• **Given passage**
[Start of Attachment]

Fig 6. Heat map of the 66 proteins that are differentially expressed between S. Typhimurium 4/74 and D23580.

Data represent levels of gene expression at the proteomic level in the ESP growth condition and in two independent ESP RNA-seq datasets (one biological replicate versus three biological replicates). ESP, early stationary phase; RNA-seq, RNA sequencing.

Fig 7. Melibiose phenotype differentiates the S. Typhimurium ST19 and ST313 strains.

(A) Visualization of RNA-seq data with three biological replicates in the ESP and anaerobic growth conditions using JBrowse [52] for the melibiose utilization operon. The scale of the mapped reads was 1 to 100. (B) Presence of three nonsynonymous SNPs in the melibiose utilization genes (4/74 → D23580). (C) Accumulation of SNPs in the melibiose utilization genes during the evolution of ST313 in the context of a whole-genome-core SNP phylogeny. Isolate names, ST313 lineage, and genotype for the three SNPs are included in S8 Table. (D) Alpha-galactosidase activity of representatives of ST19 and ST313 strains on Pinnacle Salmonella ABC medium (Lab M, Heywood, UK); green = positive, colorless = negative. The colors of the external circle correlate with the colors represented in the tree in (C). (E) Bacterial growth in minimal M9 medium supplemented with 0.4% melibiose (S1 Data). Statistical analysis was performed using one-way ANOVA and Tukey’s multiple comparison test. Bars represent the mean of seven biological replicates and standard deviation. Significant differences (****) indicate p-value <0.0001. (F) Alpha-galactosidase activity of 4/74 and D23580 WT strains and corresponding mutants. The ability to use melibiose is rescued in D23580 by exchange of the three SNP mutations. ESP, early stationary phase; RNA-seq, RNA sequencing; SNP, single-nucleotide polymorphism; ST, sequence type; WT, wild type.

Fig 8. The pBT1 plasmid encodes the functional cysteinyl-tRNA synthetase in S. Typhimurium D23580.

[End of Attachment]

• **Dataset excerpts**
[Start of Attachment]

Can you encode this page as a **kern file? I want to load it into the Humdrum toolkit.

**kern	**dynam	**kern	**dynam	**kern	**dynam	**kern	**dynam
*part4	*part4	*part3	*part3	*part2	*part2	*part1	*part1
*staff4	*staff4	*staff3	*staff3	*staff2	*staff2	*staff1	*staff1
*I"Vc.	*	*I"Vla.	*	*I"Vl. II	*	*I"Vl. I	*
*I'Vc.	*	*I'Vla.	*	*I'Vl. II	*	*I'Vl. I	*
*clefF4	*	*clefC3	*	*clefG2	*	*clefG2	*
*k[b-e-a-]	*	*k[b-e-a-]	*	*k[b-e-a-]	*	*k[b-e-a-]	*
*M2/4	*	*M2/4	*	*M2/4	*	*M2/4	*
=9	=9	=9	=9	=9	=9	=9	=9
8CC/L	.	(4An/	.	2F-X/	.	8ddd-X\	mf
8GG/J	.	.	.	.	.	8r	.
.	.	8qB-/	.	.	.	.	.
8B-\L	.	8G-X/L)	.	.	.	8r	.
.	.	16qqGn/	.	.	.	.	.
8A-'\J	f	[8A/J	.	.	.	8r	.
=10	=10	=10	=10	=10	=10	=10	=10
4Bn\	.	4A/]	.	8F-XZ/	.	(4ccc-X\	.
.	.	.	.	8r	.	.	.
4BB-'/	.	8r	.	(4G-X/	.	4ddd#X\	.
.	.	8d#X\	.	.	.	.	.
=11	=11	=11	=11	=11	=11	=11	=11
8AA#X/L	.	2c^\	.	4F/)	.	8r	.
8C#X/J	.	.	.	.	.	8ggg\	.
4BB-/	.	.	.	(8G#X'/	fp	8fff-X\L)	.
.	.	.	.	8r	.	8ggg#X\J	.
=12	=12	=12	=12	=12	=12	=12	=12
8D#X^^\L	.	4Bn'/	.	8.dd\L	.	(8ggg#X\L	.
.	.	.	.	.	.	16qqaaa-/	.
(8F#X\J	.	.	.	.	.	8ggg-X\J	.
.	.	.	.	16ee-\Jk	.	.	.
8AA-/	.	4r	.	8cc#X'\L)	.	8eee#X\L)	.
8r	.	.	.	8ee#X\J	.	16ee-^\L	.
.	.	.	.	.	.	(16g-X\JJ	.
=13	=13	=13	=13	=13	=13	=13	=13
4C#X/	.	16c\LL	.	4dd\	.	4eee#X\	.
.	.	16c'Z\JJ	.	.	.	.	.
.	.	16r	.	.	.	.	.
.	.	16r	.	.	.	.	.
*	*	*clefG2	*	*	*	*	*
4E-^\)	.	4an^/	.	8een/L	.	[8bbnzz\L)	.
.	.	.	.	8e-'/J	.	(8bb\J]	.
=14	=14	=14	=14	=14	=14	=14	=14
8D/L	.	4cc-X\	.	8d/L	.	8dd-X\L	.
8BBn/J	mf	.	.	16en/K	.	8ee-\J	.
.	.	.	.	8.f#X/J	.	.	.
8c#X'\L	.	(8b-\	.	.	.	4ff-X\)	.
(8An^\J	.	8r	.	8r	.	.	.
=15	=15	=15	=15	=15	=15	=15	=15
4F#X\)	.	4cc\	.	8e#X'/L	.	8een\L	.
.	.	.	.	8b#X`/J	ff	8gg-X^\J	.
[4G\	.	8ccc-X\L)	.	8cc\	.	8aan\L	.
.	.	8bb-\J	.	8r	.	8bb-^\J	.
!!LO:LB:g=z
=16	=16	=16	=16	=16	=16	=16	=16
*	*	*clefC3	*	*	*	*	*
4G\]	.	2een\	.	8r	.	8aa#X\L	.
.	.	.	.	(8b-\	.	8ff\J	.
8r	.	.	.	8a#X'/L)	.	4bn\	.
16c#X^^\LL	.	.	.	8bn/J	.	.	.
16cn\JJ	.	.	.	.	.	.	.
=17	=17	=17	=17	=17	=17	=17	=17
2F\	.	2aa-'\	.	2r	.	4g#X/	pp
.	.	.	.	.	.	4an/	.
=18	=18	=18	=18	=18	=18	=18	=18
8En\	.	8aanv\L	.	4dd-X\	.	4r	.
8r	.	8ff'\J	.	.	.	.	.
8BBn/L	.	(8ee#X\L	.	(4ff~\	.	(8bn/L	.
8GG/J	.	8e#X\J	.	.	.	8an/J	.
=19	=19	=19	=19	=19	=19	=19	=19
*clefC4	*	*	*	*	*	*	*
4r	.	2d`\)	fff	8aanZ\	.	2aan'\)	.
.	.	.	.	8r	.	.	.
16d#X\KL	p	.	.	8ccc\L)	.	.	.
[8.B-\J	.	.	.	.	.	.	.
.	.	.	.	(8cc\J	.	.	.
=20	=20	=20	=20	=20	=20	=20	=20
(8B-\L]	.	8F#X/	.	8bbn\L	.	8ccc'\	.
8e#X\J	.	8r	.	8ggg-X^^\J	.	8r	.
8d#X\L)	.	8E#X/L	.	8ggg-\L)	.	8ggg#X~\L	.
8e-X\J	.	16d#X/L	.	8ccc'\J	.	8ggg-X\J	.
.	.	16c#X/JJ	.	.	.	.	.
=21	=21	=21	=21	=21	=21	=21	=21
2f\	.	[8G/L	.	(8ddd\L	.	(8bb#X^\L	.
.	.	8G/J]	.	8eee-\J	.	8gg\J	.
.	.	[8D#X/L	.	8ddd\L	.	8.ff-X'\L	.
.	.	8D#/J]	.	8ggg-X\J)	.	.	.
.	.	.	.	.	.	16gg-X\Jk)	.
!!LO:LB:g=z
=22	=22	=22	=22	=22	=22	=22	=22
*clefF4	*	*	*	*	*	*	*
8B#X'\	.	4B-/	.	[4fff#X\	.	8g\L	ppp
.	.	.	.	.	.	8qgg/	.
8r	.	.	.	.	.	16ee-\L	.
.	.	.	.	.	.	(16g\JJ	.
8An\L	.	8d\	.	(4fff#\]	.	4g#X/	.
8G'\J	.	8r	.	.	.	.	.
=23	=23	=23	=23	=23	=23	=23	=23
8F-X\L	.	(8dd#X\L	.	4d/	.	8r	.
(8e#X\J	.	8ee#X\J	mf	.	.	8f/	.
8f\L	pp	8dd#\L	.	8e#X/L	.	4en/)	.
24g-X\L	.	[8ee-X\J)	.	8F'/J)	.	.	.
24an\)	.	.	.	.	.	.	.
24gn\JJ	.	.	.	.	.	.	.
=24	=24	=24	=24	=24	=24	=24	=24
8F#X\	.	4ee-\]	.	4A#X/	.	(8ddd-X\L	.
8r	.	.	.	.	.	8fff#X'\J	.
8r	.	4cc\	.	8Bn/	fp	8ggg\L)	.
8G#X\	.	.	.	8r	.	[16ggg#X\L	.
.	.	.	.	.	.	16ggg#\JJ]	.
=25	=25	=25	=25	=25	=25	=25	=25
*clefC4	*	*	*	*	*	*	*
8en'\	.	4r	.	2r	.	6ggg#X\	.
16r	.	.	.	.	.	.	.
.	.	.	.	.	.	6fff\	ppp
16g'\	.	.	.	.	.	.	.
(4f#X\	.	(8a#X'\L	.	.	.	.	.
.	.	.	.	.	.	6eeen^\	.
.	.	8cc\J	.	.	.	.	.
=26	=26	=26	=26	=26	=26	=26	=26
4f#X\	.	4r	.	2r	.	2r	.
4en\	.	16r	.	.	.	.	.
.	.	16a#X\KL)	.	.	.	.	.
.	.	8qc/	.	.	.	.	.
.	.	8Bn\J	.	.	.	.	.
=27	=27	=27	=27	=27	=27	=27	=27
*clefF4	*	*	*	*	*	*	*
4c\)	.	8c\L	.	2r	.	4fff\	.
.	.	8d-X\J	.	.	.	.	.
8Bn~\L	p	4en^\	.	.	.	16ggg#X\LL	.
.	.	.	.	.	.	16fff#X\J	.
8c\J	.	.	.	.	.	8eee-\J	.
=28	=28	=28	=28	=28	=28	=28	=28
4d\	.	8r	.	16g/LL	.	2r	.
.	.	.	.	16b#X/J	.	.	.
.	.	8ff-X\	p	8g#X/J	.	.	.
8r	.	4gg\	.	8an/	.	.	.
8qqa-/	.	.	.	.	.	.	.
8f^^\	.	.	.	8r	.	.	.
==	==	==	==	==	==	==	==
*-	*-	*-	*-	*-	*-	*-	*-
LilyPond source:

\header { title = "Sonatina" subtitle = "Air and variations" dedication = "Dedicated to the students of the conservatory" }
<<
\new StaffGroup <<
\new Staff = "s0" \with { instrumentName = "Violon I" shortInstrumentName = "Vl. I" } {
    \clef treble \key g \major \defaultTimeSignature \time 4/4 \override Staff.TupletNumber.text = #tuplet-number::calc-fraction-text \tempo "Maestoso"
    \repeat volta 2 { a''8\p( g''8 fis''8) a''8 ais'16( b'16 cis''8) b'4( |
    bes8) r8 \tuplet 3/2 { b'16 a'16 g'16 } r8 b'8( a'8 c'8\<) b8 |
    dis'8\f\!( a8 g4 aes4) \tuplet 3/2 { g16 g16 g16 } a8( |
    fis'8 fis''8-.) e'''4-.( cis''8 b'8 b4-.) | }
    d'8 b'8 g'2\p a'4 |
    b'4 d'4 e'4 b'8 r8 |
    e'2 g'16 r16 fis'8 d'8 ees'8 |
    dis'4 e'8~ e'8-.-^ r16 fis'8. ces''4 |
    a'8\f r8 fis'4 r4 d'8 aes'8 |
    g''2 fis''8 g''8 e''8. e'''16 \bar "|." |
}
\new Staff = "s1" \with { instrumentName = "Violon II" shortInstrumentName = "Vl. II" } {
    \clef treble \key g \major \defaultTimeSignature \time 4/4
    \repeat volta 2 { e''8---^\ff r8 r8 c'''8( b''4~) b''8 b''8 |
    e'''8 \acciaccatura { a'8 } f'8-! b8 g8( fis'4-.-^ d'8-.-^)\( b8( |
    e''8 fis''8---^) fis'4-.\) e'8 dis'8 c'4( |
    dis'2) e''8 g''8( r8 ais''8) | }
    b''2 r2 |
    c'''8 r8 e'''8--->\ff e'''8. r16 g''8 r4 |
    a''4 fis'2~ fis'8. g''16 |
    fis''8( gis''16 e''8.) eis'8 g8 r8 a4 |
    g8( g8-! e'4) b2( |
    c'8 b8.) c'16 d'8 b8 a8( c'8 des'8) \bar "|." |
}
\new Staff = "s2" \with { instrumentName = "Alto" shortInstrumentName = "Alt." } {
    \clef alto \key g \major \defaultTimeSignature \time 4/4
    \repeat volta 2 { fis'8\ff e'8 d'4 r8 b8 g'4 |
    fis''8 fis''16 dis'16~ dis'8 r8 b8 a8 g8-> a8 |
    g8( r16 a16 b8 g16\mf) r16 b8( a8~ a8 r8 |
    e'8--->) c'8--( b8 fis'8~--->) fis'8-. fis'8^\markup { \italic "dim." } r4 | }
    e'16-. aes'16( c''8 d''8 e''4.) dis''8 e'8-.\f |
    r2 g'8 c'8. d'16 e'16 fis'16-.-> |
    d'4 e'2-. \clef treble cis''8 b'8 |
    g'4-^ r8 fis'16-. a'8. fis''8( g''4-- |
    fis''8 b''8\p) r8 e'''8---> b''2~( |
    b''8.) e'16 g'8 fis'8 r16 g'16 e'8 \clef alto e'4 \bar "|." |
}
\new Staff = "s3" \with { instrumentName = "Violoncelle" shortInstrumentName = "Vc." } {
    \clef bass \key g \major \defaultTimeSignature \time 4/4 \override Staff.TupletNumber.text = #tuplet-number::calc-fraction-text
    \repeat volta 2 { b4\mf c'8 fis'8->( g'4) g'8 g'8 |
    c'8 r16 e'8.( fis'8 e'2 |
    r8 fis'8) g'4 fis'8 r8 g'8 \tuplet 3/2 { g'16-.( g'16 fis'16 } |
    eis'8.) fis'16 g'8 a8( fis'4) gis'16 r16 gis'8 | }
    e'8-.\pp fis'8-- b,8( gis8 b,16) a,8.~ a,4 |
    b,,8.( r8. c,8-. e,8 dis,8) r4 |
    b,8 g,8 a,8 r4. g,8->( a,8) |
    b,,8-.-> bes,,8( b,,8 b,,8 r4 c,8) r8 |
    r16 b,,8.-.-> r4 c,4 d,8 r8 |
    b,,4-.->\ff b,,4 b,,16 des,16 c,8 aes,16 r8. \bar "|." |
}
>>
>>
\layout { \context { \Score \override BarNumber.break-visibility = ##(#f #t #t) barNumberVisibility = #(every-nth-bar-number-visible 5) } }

[End of Attachment]

• **Work order A**
Give every abbreviation that the figure legends spell out, each with its expansion.
• **Work order B**
Do these statements agree with the figure legends? (i) The heat map covers 66 differentially expressed proteins. (ii) The bars for growth in melibiose medium show the mean of three biological replicates. (iii) On Pinnacle Salmonella ABC medium, green marks a negative result. Answer yes or no for each, and quote the words that decide it.
• **Work order C**
Translate this sentence from the figure legends into Spanish: "The ability to use melibiose is rescued in D23580 by exchange of the three SNP mutations."
Work only from the figure legends.

• **Final answer A**
ESP (early stationary phase), RNA-seq (RNA sequencing), SNP (single-nucleotide polymorphism), ST (sequence type), WT (wild type)

• **Final answer B**
(i) Yes: "Heat map of the 66 proteins that are differentially expressed between S. Typhimurium 4/74 and D23580."
(ii) No: "Bars represent the mean of seven biological replicates and standard deviation."
(iii) No: "green = positive, colorless = negative."

• **Final answer C**
La capacidad de utilizar melibiosa se restablece en D23580 mediante el intercambio de las tres mutaciones SNP.